The Einstein picture is cool because it’s part of a gallery of barely recognizable historical figures and celebrities. Our brains are able to recognize complex objects like faces with very little data. The eyes see stuff, and the brain fills in any gaps. Still, the baby won out because—well, because it’s a baby, but also because babies are much smarter than we give them credit for. Veteran writer Nat Reade spent some quality time with Kevin Nugent, a pioneer in baby-speak. He helps parents interpret what their newborns are trying to say. Which, it turns out, is a lot.
Besides talking babies, another issue highlight is an Adventure in Houston; check out Discovery Green, one of the coolest parks anywhere. The city has gained more jobs than any other, and it boasts the second-highest concentration of Fortune 500 headquarters. These HQs are full of people dying to sound like NASA on conference calls. (“Hello, this is Houston…”)

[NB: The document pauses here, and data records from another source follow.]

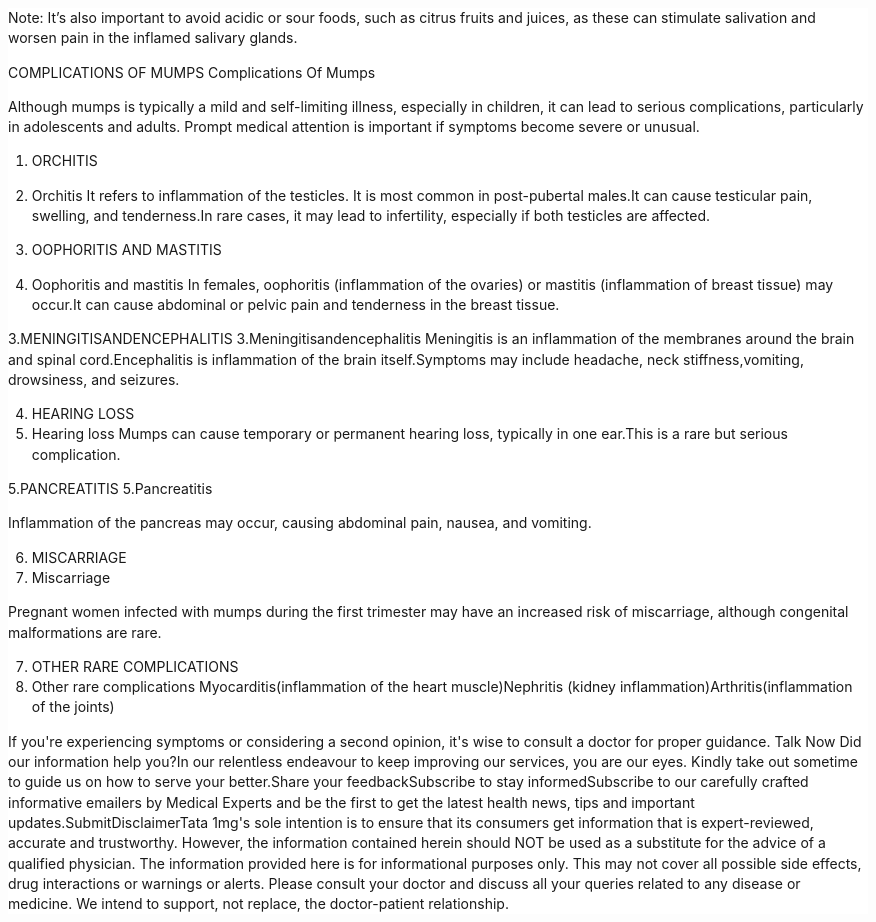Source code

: Note: It’s also important to avoid acidic or sour foods, such as citrus fruits and juices, as these can stimulate salivation and worsen pain in the inflamed salivary glands.

COMPLICATIONS OF MUMPS
Complications Of Mumps

Although mumps is typically a mild and self-limiting illness, especially in children, it can lead to serious complications, particularly in adolescents and adults. Prompt medical attention is important if symptoms become severe or unusual.

1. ORCHITIS
1. Orchitis
It refers to inflammation of the testicles. It is most common in post-pubertal males.It can cause testicular pain, swelling, and tenderness.In rare cases, it may lead to infertility, especially if both testicles are affected.


2. OOPHORITIS AND MASTITIS
2. Oophoritis and mastitis
In females, oophoritis (inflammation of the ovaries) or mastitis (inflammation of breast tissue) may occur.It can cause abdominal or pelvic pain and tenderness in the breast tissue.


3.MENINGITISANDENCEPHALITIS
3.Meningitisandencephalitis
Meningitis is an inflammation of the membranes around the brain and spinal cord.Encephalitis is inflammation of the brain itself.Symptoms may include headache, neck stiffness,vomiting, drowsiness, and seizures.


4. HEARING LOSS
4. Hearing loss
Mumps can cause temporary or permanent hearing loss, typically in one ear.This is a rare but serious complication.


5.PANCREATITIS
5.Pancreatitis

Inflammation of the pancreas may occur, causing abdominal pain, nausea, and vomiting.


6. MISCARRIAGE
6. Miscarriage

Pregnant women infected with mumps during the first trimester may have an increased risk of miscarriage, although congenital malformations are rare.


7. OTHER RARE COMPLICATIONS
7. Other rare complications
Myocarditis(inflammation of the heart muscle)Nephritis (kidney inflammation)Arthritis(inflammation of the joints)



If you're experiencing symptoms or considering a second opinion, it's wise to consult a doctor for proper guidance.
Talk Now
Did our information help you?In our relentless endeavour to keep improving our services, you are our eyes. Kindly take out sometime to guide us on how to serve your better.Share your feedbackSubscribe to stay informedSubscribe to our carefully crafted informative emailers by Medical Experts and be the first to get the latest health news, tips and important updates.SubmitDisclaimerTata 1mg's sole intention is to ensure that its consumers get information that is expert-reviewed, accurate and trustworthy. However, the information contained herein should NOT be used as a substitute for the advice of a qualified physician. The information provided here is for informational purposes only. This may not cover all possible side effects, drug interactions or warnings or alerts. Please consult your doctor and discuss all your queries related to any disease or medicine. We intend to support, not replace, the doctor-patient relationship.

Oh, and if you’re reading this issue, don’t miss Mike Darling’s Business Idea. His big idea: retailers offering fewer choices, not more. Read it and you’ll see why.
Now for The Numbers: A bee produces just 1/12 of a teaspoon of honey in its lifetime. The can opener came nearly 50 years after the tin can. And the average amount of money left by the tooth fairy: $3. Wow. That’s a lot of rich, toothless kids.